▶ Assigned task 1: Can you quote the passage from the Wodehouse trope list word for word, starting at the words that have "Works by P." and ending after "grubby little pest."?
▶ Assigned task 2: Can you turn the paragraph of the Wodehouse trope list that begins "Cool Old Guy" into a short bulleted list that keeps its main facts?

Works by P. G. Wodehouse with their own trope pages include:
Best Her to Bed Her: As, for example, in the short story "There's Always Golf," where Clarice Fitch longs for a man to hit her with a riding-crop — used in Wodehouse to mock its serious use in the typical "sheik" romances of the period, and hilariously inverted in the Mulliner story, "A Voice From The Past."
Ceiling Banger: The short story "The Man Upstairs" uses this as a Meet Cute for its main characters.
Chekhov's Gun: As noted above, these are often put on display.
Children Are Innocent: Subverted at every opportunity — if a child appears in a Wodehouse story, nine times out of ten he (it's usually a he) will be an obnoxious grubby little pest.
Bertie: I've never been able to bear with fortitude anything in the shape of a kid with golden curls. Confronted with one, I feel the urge to drop things on him from a height.
Jeeves: Many strong natures are affected in the same way, sir.
Cool Old Guy: The Wodehouseverse has a fair few of 'em. Uncle Fred and the Honourable Galahad are perhaps the best examples, regularly helping their younger acquaintances out of trouble, often with rather impressive Zany Schemes.
Don't forget "The Oldest Member". Herewith, his famous counsel to a young golfer:
Oldest Member: Do you love her?
Young Man: Madly.
Oldest Member: And how do you find it affects your game?
Young Man: I've started shanking a bit.
Oldest Member: I am sorry, but not surprised. Either that or missing short putts is what happens on these occasions. I doubt if golfers ought to fall in love. I have known it to cost men ten shots in a medal round.

▶ Records provided:

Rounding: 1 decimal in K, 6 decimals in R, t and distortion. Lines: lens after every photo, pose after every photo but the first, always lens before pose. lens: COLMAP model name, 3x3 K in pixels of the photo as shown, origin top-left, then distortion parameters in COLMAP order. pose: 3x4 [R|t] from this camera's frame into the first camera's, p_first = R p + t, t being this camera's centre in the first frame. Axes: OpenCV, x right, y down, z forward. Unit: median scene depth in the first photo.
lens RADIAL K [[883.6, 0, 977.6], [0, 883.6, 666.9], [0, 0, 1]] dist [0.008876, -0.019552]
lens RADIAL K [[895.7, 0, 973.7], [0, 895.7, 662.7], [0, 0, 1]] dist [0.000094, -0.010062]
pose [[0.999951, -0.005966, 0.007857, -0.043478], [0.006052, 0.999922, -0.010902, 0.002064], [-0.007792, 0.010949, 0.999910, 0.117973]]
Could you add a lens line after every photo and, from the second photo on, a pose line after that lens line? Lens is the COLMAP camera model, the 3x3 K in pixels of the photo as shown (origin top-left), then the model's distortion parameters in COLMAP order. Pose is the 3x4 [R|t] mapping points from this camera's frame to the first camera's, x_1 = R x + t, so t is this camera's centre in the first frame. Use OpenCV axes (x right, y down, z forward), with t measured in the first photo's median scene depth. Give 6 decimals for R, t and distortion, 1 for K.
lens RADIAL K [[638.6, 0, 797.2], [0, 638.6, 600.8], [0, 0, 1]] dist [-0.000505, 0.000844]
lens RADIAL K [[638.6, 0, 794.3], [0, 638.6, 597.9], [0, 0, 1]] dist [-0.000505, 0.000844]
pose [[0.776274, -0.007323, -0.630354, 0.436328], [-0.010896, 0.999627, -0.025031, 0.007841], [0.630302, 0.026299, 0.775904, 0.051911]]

▶ Written solution 1:
Works by P. G. Wodehouse with their own trope pages include:
Best Her to Bed Her: As, for example, in the short story "There's Always Golf," where Clarice Fitch longs for a man to hit her with a riding-crop — used in Wodehouse to mock its serious use in the typical "sheik" romances of the period, and hilariously inverted in the Mulliner story, "A Voice From The Past."
Ceiling Banger: The short story "The Man Upstairs" uses this as a Meet Cute for its main characters.
Chekhov's Gun: As noted above, these are often put on display.
Children Are Innocent: Subverted at every opportunity — if a child appears in a Wodehouse story, nine times out of ten he (it's usually a he) will be an obnoxious grubby little pest.

▶ Written solution 2:
- The Wodehouseverse has a fair number of cool old guys.
- Uncle Fred and the Honourable Galahad are perhaps the best examples.
- They regularly help younger acquaintances out of trouble, often with impressive Zany Schemes.